Paul Kalanithi: When Breath Becomes Air

When Breath Becomes AirWhen Breath Becomes Air by Paul Kalanithi

My rating: 5 of 5 stars

My friend and colleague, Devin Manzullo-Thomas, warned me that he broke down weeping on a Chicago subway as he finished the book, to the consternation of his fellow passengers. I found it easier to weep discretely in a Barnes and Nobles cafe. As one might guess with a book that opens with the discovery of a young and hopeful and brilliant doctor at the beginning of his career that he has what by all accounts is an incurable cancer, death awaits. And awaits relentlessly. But the knowledge that the book ends in our common human destiny does little to steel the reader for the way the heart breaks against the stony shores of that certainty. We are not given the witness of his death; no autobiography could do that. But we are given the witness of his dying and are included in that process, one that is by turns, noble and wretched and then, in some sense, ennobling of the author, of those around him, and perhaps even of us as readers.

While focused on death, the book is not morbid. If it ends in tears, it is not even really depressing in any meaningful sense of that word. What we are given is the striving after understanding, and the effort to make meaning out of experience with the only tools we have been given to do it, through our language. The book is fascinating for its testimony to the difficulties of the life of the mind and the body, to the agonies of both surgery and uncertainty. Kalanithi began as a devotee of language and discusses his turn away from the study of literature and what might loosely be described as “the mind” and towards the study of the brain and the body in the attempt to understand more completely the physical mechanism by which, after all, we come to speak and conceive of ourselves as having something called a soul or a mind. Kalanithi does not go deeply enough into this transition away from literature and language for my personal taste, though he offers the throwaway line that he thought the study of literature had become too embroiled in the study of politics and was not leading him into the study of meaning. However, he also seems to think that the study of literature is too divorced from the world of action, of doing something in the world that makes a difference, a difference he thought he could make in the healing professions. Kalanithi’s book is not about a theory of literature, but if it were I would want to argue with him more forcefully here. There is, after all, nothing more thoroughly politicized in our day and age than the practice of medicine, though his book does not seem to take up the question of who gets to be there to have a chance at healing at a first rate medical center and why that might be. I might want to argue as well, as I have at other times, that the embrace of literature in particular, and of the humanities more broadly–indeed, education per se–is actually one part of the world’s healing, though we fail too often to recognize it as such. As Milton suggested, the purpose of education is to repair the ruin of our first parents (and perhaps the ruin of our own parents, and of ourselves, I might add).

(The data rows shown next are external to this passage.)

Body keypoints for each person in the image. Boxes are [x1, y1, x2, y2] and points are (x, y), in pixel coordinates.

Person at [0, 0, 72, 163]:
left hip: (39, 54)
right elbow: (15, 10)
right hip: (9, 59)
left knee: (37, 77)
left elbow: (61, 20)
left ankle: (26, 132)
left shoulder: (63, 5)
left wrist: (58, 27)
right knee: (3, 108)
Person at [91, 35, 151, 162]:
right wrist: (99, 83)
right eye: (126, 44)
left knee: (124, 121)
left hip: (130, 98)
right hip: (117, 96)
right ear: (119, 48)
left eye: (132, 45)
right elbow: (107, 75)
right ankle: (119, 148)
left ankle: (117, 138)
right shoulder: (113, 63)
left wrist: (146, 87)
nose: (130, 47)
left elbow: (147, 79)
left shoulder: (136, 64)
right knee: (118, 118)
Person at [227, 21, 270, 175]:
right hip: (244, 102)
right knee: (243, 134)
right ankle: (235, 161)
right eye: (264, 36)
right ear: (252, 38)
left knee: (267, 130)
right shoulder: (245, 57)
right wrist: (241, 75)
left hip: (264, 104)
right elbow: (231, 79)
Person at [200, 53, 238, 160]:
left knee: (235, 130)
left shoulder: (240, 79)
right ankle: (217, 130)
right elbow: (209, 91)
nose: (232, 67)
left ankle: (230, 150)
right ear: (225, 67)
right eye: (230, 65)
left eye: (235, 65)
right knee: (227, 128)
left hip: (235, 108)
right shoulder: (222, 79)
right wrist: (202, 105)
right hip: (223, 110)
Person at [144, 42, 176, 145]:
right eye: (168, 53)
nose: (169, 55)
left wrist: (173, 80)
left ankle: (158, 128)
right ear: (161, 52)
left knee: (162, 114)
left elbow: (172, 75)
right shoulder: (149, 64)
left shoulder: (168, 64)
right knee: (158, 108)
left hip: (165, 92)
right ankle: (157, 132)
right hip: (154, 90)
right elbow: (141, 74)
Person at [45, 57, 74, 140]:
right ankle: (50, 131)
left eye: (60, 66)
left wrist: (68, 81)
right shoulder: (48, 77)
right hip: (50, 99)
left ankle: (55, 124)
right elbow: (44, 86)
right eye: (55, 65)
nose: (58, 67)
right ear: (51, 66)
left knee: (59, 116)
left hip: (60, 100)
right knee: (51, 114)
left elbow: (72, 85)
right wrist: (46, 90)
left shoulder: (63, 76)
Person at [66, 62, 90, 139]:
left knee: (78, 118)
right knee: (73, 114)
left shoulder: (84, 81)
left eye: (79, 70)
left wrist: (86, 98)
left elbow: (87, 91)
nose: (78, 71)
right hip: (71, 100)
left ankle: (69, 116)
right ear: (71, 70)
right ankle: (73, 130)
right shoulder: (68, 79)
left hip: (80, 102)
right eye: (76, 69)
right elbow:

But these are not the main points of Kalanithi’s book. He manages to make the beauty and power of the study of science, and especially the study of medicine real and persuasive. More broadly he shows convincingly that a life of intense study is a life worth living, that the life of the mind matters, even if that point is made more poignant by the fact that that life is cut off by a disease of the body that cannot be studied away and that as of yet remains beyond the realm of human comprehension and control. It is interesting to me that, in the end, Kalanithi returns to literature to make meaning of the death that he cannot, that none of us can, avoid. He makes mention of the fact, of his return to stories about living and dying, stories that tried to make sense of the fact of death. Some of his final memories are of sitting with his infant daughter on his lap, reading to her the words of Eliot’s “Waste Land”, a fact that might be comical were it not for the fact that it rings true for a father given over to the power of language to give meaning where meaning seems tenuous at best, were it not for the fact that I and other fathers I know in the English major set do or have done precisely the same thing.

Of course, he made his own story in the end. A story, to be sure, that could not have been written without his unimaginably deep engagement with science and medicine. But finally his story lives for us, tells us something about what it means to be human, because it lives for us in words.